Rachel Wicks
When Abbie Conant auditioned for the orchestra in Germany, she was considered to be the best of the best, until the screen went down and she was revealed to be a woman.
When I was accepted in to my first job at a furniture delivery company, I was seen as a valuable asset to the team, until the first shipment of chairs came and everyone remembered that “girls were weak”.
A delivery truck had just backed into the parking lot, carrying a shipment of 85 task chairs, each one nestled inside cardboard boxes taller than the average human. My boss told me that I would be unloading the truck and handing the boxes over to the guys on the ground, so I hoisted myself inside the truck and starting pushing one of the boxes out. However, halfway to the edge of the truck, one of my male coworkers took the box out of my hands and said, with a smile, “It’s alright. I got this.”

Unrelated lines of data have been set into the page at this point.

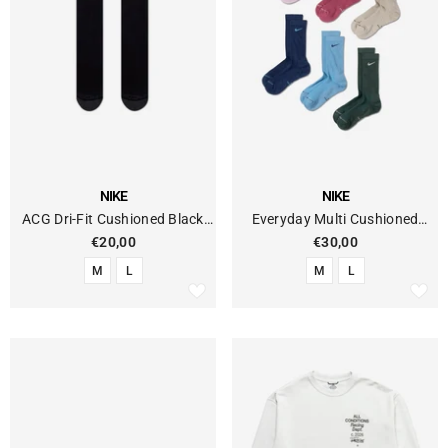
VENDOR:
VENDOR:
NIKE
NIKE
ACG Dri-Fit Cushioned Black
Everyday Multi Cushioned
Socks
Socks (6-Pack)
€20,00
€30,00
M
L
M
L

I stood there. I knew I had just experienced a tiny sliver of everyday sexism, but I also knew that my coworker was just being nice. I wanted to be appreciative, but I was hurt. I might be a woman but I was not a weakling. But instead of bothering to notice that I was tall, strong, and in the employment of other furniture movers, my coworker only “listened with his eyes” and saw I was a woman.
To “listen with your eyes”, according to Malcolm Gladwell, is to make an assumption based on bias, ignoring any and all facts that contribute to disprove those prejudices. Abbie Conant played her instrument beautifully but was rejected for being a woman. I was handling the furniture boxes well on my own, but was seen as automatically incompetent for the same reason.
So when Gladwell began discussing the phenomenon of “listening with your eyes”, it was nothing new to me. The idea had simply been given a name, but an accurate one. It leads to the idea that maybe, just maybe, is we “closed our eyes” more often, we’d see so much more.